Materials challenges for efficient and electrified buildings

This review can largely be boiled down to five materials challenges, which if addressed, would enable significant strides toward efficient, electrified buildings:

  1. 1.

    TES materials

  2. 2.

    Zero GWP refrigerants and materials for non-vapor compression cycles

  3. 3.

    Materials to decouple dehumidification and cooling (separate sensible and latent cooling)

  4. 4.

    Dynamically tunable insulation for building envelopes

  5. 5.

    Materials to increase the efficiency of solid-state lighting

Advances in TES materials, components, and systems have the potential to disrupt building envelopes, heating/cooling equipment, water heating, and clothes drying. TES can provide much needed storage at a low enough cost to enable deployment at large enough scales needed to integrate large amounts of intermittent renewable sources to the grid. Refrigerants, on the other hand, are used in vapor compression cycles, which are important to space heating/cooling, water heating, and drying. As we transition away from fuel-fired heating in the winter, heat pumps will be the main alternative for heating, adding a large number of additional equipment and appliances utilizing refrigerants. Transitioning to refrigerants with zero GWP that are also efficient, non-flammable, and non-toxic will be critical to decarbonizing the buildings sector. Doing away with refrigerants entirely by moving to non-vapor compression cooling/heating cycles would also solve this challenge. In addition, separating sensible and latent cooling can greatly reduce cooling energy requirements in humid climates, leading to more energy-efficient buildings that are easier to electrify. Similarly, having dynamic control over when a building’s envelope is insulative and when it is not would allow buildings to leverage diurnal temperature changes for free heating/cooling from the ambient, lowering the need for mechanical heating/cooling, and increasing the building’s energy efficiency. Last, advances in materials for solid state lighting could increase luminous efficacy of LED lighting by solving the infamous “green gap” and droop problems, which could unlock $50 billion in annual energy savings, amounting to about a 5% reduction in the total primary energy budget of the United States.

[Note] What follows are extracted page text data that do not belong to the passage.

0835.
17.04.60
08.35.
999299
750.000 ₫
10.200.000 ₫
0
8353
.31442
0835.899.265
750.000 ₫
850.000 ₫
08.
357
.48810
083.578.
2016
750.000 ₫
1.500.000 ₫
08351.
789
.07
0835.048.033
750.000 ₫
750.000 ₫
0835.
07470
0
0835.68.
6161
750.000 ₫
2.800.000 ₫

Besides the end-use-specific challenges, there are also five cross-cutting materials challenges: (1) scalability, (2) durability, (3) dynamic functionality, (4) circularity, and (5) equity. Considering the lifetime and scale of buildings, the durability and scalability of the materials, especially new materials, are always concerns for builders and homeowners. Although most of the envelope materials, such as PCMs and hydrogels, have been demonstrated with repeatable performance without degradation for hundreds of cycles, it is still below the minimum thousands of cycles required by the buildings industry. The scalability of those materials—without compromising properties, such as mechanical properties and energy-storage capacity—is also very challenging. Adding dynamic functionality to the materials and enabling effective active control of the materials is even more difficult when considering the interaction with the grid for efficiency. Two other challenges that are not discussed in detail in this review are circularity and equity. The construction industry is one of the world’s largest consumers of energy and raw materials, and the largest source of solid waste, so the circularity of the building materials is critical to decarbonize industrial processes. This will require three main tenets: (1) designing out waste and pollution from materials, (2) extending the useful life of materials, and (3) regenerating or recycling the materials. Equity is seldom discussed in the buildings industry, even though historically, research, development, and demonstration of clean energy technologies has prioritized first adopters, increasing social inequities. If equity is not centered throughout R&D in order to intentionally identify and address unique challenges, new innovations will not scale and achieve national/global impact.